Il suo tratto più celebre, in ogni caso, è quello delle copertine. «La prima di una certa importanza – spiega – fu quella di “Un gelato al limon”, disco del grande salto di Paolo Conte». Correva l’anno 1979 e Chiesa fu invitato dalla Rca a recarsi al ristorante Brellin, in zona Navigli. «L’idea – dice il fotografo – era ricreare l’atmosfera del bar Mocambo, quel misto di Parigi, Sudamerica, pianura Padana, fumo di sigarette e improvvisazioni jazzistiche che rappresenta una costante della poetica di Conte, sin dal primo album». Perché il miracolo riuscisse bastarono lo sguardo pensoso dell’Avvocato al pianoforte, la posa plastica del contrabbassista Giorgio Azzolini e il broncio seducente di Silvana Casarotto, «una ragazza che lavorava all’ufficio stampa di Rca che si prestò come modella».
Quanto alla copertina iconica di «Dalla», per Chiesa è stata croce e delizia. «Tutto nacque per caso», ricorda. «Seppi dalla radio che Lucio stava registrando a Carimate. Chiamai in studio, me lo passarono e fissammo un appuntamento.
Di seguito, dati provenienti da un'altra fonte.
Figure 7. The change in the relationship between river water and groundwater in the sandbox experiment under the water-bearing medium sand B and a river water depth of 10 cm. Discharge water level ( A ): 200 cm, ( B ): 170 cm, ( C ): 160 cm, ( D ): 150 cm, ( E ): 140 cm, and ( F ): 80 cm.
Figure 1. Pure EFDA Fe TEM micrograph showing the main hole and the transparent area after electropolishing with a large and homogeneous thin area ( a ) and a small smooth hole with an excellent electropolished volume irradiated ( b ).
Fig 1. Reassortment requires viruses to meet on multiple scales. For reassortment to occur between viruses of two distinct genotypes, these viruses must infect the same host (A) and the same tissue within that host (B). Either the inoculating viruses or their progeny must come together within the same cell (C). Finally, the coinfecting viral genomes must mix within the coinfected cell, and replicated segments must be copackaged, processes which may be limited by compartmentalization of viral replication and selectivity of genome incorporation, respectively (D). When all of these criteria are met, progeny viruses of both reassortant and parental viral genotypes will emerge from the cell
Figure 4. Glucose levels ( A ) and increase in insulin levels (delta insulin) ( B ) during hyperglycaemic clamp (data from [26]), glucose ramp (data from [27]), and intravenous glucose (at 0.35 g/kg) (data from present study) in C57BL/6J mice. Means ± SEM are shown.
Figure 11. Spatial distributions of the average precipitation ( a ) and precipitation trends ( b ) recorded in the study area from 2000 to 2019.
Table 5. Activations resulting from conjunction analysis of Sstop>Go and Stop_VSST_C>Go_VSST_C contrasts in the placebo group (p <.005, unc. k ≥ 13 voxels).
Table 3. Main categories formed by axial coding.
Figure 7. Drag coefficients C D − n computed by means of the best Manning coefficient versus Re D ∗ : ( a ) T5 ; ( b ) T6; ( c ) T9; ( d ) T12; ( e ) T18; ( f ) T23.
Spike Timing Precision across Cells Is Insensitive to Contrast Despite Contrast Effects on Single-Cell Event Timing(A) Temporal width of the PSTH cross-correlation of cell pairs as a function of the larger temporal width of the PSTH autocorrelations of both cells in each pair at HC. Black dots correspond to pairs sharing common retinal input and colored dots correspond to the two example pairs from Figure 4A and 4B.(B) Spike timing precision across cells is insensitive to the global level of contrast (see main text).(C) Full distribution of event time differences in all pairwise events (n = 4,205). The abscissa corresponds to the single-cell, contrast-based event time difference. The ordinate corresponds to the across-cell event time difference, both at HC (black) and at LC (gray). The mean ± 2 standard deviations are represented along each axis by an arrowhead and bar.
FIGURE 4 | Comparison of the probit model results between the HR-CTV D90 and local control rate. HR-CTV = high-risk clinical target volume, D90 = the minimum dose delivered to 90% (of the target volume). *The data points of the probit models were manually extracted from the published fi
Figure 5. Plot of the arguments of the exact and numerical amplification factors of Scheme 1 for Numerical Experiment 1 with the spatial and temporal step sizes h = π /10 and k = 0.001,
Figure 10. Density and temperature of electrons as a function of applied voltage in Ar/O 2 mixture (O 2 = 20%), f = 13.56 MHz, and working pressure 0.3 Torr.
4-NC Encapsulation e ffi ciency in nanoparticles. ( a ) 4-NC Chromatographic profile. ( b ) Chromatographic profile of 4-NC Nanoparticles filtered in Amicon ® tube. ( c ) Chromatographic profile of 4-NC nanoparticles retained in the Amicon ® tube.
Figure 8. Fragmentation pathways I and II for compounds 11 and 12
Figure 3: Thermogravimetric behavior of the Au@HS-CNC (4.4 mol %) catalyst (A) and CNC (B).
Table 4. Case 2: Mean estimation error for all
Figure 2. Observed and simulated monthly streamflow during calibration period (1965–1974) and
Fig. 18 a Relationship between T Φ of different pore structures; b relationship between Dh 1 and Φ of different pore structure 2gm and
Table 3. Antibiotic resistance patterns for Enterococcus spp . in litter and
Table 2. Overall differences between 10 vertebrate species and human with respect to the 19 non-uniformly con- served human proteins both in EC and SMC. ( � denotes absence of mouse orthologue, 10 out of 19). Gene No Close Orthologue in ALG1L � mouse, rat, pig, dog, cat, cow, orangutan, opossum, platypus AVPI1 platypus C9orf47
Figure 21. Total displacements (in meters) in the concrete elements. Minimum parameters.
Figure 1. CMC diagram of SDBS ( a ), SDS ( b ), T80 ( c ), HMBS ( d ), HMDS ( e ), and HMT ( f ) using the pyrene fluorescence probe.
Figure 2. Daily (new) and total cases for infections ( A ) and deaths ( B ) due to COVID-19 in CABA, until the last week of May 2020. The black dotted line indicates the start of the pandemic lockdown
Gli feci una serie di scatti», l’ultimo dei quali a distanza di un anno si sarebbe rivelato quello definitivo. «Avevo l’indirizzo di Dalla a Bologna – continua Chiesta – e allora decisi di spedirglielo proponendoglielo come copertina. Poco dopo mi contattò la Rca pronta ad acquistare la foto». Ma l’utilizzo dell’immagine sarebbe andata oltre quanto pattuito inizialmente, «in base al contratto – ricostruisce il fotografo – avevano facoltà di usarla solo per l’album ma ci fecero anche manifesti e così decisi di bloccarli». Da quei fatti fino alla morte del cantautore bolognese sono trascorsi più di trent’anni. «Non ci siamo più né visti, né parlati – racconta Chiesa – e questo un po’ mi dispiace». Perché probabilmente nulla come la copertina di quel disco inquadra visivamente l’artista al suo apice.